• Instructions to follow: Return the text of every row below line for line, reproducing each one verbatim, and omit the pictures.

↓

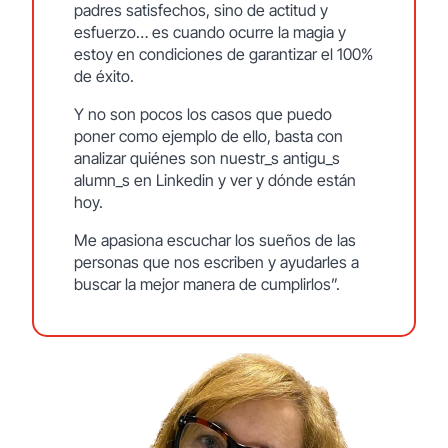
padres satisfechos, sino de actitud y
esfuerzo… es cuando ocurre la magia y
estoy en condiciones de garantizar el 100%
de éxito.
Y no son pocos los casos que puedo
poner como ejemplo de ello, basta con
analizar quiénes son nuestr_s antigu_s
alumn_s en Linkedin y ver y dónde están
hoy.
Me apasiona escuchar los sueños de las
personas que nos escriben y ayudarles a
buscar la mejor manera de cumplirlos”.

↑

• Solution to the exercise:
padres satisfechos, sino de actitud y
esfuerzo… es cuando ocurre la magia y
estoy en condiciones de garantizar el 100%
de éxito.
Y no son pocos los casos que puedo
poner como ejemplo de ello, basta con
analizar quiénes son nuestr_s antigu_s
alumn_s en Linkedin y ver y dónde están
hoy.
Me apasiona escuchar los sueños de las
personas que nos escriben y ayudarles a
buscar la mejor manera de cumplirlos”.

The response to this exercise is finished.